(Dataset entries)
***
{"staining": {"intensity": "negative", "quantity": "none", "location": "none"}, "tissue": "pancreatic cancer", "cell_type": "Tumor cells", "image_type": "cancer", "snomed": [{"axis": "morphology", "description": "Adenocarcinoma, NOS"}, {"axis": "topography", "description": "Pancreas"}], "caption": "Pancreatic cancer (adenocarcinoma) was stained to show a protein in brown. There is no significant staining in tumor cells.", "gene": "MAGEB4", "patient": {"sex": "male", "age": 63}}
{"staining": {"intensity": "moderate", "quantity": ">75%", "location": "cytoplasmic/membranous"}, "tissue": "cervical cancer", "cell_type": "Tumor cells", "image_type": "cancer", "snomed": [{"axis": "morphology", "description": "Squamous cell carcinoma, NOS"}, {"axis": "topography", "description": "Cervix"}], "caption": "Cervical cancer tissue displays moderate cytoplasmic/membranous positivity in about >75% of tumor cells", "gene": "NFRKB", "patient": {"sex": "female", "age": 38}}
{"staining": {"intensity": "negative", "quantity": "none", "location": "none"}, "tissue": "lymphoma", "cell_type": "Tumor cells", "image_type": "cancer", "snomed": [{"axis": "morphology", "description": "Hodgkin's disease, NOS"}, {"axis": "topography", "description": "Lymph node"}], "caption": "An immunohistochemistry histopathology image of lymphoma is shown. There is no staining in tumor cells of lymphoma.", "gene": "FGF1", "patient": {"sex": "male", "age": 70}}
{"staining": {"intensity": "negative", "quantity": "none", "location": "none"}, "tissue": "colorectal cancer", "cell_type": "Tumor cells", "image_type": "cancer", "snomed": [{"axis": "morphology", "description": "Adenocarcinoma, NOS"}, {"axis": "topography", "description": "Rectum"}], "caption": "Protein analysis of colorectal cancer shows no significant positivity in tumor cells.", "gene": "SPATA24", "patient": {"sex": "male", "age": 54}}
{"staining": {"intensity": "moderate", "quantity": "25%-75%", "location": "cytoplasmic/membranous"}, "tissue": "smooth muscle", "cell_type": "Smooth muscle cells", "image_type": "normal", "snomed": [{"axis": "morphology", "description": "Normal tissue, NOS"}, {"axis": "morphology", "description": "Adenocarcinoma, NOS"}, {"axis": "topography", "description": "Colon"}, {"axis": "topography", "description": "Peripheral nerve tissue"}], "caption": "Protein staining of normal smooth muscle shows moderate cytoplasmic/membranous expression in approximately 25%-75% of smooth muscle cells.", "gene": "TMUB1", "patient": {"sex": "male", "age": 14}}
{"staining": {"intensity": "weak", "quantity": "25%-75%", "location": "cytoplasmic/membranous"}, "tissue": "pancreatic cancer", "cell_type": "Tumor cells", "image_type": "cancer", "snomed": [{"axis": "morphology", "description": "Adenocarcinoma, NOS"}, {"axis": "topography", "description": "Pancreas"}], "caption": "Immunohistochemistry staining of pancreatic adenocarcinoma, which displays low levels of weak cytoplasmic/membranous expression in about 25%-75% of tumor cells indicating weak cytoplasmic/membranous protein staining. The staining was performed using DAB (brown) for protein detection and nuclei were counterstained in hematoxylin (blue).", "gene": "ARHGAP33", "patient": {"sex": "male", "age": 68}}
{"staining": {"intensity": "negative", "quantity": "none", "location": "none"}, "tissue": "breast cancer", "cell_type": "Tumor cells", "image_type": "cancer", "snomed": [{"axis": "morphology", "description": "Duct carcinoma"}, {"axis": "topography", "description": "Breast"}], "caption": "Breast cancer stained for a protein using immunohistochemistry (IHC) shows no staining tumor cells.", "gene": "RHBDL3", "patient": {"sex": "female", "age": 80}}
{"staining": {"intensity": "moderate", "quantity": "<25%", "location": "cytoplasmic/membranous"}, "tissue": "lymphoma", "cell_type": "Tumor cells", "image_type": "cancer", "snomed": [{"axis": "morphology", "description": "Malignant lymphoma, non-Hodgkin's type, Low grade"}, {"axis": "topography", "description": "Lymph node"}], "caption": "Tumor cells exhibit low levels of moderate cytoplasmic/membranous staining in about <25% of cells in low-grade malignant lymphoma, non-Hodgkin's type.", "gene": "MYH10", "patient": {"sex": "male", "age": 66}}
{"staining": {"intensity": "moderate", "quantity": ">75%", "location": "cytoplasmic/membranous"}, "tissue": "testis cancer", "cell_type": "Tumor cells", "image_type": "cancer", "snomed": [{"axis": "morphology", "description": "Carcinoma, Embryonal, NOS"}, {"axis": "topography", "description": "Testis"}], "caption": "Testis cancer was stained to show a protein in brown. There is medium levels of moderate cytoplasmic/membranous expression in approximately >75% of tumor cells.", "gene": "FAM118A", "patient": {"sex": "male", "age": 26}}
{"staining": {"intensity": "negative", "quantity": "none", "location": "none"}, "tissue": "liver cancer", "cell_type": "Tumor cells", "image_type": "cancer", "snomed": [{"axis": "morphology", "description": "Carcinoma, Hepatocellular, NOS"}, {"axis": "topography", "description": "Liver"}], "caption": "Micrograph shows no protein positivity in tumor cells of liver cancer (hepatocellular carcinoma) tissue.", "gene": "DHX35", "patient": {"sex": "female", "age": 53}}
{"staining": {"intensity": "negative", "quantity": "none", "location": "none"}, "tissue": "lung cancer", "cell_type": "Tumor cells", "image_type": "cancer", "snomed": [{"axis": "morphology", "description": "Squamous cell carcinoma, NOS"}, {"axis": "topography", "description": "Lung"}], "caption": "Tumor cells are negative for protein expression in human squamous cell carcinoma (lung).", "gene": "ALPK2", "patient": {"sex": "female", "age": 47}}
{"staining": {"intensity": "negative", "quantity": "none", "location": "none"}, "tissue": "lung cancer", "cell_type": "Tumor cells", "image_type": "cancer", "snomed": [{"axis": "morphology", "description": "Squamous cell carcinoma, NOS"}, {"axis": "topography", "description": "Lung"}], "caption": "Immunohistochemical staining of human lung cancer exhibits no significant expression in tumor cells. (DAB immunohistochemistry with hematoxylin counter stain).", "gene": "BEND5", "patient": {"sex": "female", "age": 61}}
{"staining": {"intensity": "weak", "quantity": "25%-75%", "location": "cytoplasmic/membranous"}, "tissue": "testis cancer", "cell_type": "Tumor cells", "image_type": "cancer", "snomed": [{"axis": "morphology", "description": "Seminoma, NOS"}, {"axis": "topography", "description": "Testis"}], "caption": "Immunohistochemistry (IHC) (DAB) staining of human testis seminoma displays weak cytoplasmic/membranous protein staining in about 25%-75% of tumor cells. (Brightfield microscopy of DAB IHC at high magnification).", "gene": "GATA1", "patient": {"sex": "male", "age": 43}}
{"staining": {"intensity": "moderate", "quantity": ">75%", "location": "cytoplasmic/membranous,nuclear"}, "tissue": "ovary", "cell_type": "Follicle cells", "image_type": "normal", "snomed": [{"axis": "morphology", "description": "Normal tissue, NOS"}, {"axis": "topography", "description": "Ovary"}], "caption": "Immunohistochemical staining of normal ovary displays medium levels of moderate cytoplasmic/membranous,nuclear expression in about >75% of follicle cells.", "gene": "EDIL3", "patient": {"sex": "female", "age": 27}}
***
AIM OF THE EXERCISE:
Could you set down, word for word, only the lines above from the line with "of normal smooth" to the line with "staining of pancreatic", including both?

SOLUTION FOR THIS EXERCISE:
{"staining": {"intensity": "moderate", "quantity": "25%-75%", "location": "cytoplasmic/membranous"}, "tissue": "smooth muscle", "cell_type": "Smooth muscle cells", "image_type": "normal", "snomed": [{"axis": "morphology", "description": "Normal tissue, NOS"}, {"axis": "morphology", "description": "Adenocarcinoma, NOS"}, {"axis": "topography", "description": "Colon"}, {"axis": "topography", "description": "Peripheral nerve tissue"}], "caption": "Protein staining of normal smooth muscle shows moderate cytoplasmic/membranous expression in approximately 25%-75% of smooth muscle cells.", "gene": "TMUB1", "patient": {"sex": "male", "age": 14}}
{"staining": {"intensity": "weak", "quantity": "25%-75%", "location": "cytoplasmic/membranous"}, "tissue": "pancreatic cancer", "cell_type": "Tumor cells", "image_type": "cancer", "snomed": [{"axis": "morphology", "description": "Adenocarcinoma, NOS"}, {"axis": "topography", "description": "Pancreas"}], "caption": "Immunohistochemistry staining of pancreatic adenocarcinoma, which displays low levels of weak cytoplasmic/membranous expression in about 25%-75% of tumor cells indicating weak cytoplasmic/membranous protein staining. The staining was performed using DAB (brown) for protein detection and nuclei were counterstained in hematoxylin (blue).", "gene": "ARHGAP33", "patient": {"sex": "male", "age": 68}}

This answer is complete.